Después de un rato que pareció durar siglos, la figura de negro se quedó quieta. El rostro de Yoshida estaba empapado de sudor. El hombre extendió un brazo y se lo enjugó con la manga de su bata. En la frente del prisionero quedó un rastro rojizo, una coma de vida en aquel ritual de muerte.

Había sangre por todas partes. En el mármol del suelo, en Ia ropa, en las paredes. El hombre de negro fue hacia los aparatos de audio dispuestos a lo largo de la pared de su derecha y extendió la mano hacia una de las máquinas. De pronto se detuvo y ladeó la cabeza, como si hubiera tenido un pensamiento inesperado.

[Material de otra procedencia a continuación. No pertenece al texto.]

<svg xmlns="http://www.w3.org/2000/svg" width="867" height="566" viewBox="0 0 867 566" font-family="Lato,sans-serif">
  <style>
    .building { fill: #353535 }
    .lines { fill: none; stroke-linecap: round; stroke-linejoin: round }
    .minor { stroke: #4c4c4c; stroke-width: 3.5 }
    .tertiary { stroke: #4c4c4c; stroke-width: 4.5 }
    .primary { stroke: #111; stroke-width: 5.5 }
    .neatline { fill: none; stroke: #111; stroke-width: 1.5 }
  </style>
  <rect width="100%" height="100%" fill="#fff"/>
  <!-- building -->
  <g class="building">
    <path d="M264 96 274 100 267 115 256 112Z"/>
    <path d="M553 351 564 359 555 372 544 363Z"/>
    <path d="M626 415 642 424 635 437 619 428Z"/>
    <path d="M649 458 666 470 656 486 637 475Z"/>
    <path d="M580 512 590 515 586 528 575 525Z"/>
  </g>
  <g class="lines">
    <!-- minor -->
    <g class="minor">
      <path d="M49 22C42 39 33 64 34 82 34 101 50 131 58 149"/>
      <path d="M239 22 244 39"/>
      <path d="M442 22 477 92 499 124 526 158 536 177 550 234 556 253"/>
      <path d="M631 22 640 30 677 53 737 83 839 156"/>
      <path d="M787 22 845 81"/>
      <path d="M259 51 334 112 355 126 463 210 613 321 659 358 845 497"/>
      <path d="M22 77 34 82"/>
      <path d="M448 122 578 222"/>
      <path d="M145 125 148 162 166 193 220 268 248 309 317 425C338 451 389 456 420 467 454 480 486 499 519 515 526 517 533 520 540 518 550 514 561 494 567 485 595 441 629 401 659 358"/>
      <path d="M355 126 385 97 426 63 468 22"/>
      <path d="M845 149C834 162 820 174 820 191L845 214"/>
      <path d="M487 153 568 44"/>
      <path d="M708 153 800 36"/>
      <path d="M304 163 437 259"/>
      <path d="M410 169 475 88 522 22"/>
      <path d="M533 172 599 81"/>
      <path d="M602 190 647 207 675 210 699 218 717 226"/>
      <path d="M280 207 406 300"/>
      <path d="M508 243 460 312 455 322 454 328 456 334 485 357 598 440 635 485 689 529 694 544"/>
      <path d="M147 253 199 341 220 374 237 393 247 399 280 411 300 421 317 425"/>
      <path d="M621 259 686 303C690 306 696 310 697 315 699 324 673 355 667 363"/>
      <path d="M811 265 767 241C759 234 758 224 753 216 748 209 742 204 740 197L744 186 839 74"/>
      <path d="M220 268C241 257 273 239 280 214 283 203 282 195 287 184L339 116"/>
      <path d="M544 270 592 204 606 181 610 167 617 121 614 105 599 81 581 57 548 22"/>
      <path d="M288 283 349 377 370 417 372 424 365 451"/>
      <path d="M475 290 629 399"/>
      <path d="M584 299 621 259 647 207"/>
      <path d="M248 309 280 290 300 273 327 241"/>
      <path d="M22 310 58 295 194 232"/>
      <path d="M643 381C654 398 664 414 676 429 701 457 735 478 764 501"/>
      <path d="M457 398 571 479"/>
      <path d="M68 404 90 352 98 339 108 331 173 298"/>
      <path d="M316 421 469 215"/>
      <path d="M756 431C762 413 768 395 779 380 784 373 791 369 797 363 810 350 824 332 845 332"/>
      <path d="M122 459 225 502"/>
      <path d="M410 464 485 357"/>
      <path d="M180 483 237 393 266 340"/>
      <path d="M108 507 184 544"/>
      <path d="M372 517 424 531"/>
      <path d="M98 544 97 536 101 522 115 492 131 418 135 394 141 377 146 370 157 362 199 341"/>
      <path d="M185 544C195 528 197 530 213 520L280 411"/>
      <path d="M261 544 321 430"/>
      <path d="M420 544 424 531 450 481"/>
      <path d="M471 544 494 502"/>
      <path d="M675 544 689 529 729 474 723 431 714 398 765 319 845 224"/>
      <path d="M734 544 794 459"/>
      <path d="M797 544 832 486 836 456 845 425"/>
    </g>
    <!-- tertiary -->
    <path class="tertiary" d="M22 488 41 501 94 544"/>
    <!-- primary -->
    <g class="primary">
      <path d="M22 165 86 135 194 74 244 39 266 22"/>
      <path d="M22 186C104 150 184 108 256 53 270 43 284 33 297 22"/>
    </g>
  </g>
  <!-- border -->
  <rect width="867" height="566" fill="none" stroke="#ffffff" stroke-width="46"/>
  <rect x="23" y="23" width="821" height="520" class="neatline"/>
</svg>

Después se volvió hacia la cámara que había a su espalda y se inclinó, indicando con un ademán delicado al hombre que agonizaba en el sillón.

Giró de nuevo, pulsó un botón, y en el vídeo cayó la nieve del invierno y del infierno.

En el despacho, el silencio tenía una voz distinta para cada uno de los presentes.

Frank fue transportado de golpe al pasado, a una casa a la orilla del mar, a imágenes que nunca habían dejado de pasar, como una interminable cinta de vídeo, ante sus ojos. El recuerdo, de nuevo, provocó dolor, y el dolor se volvió odio, que Frank repartió a partes iguales entre él mismo y aquel asesino.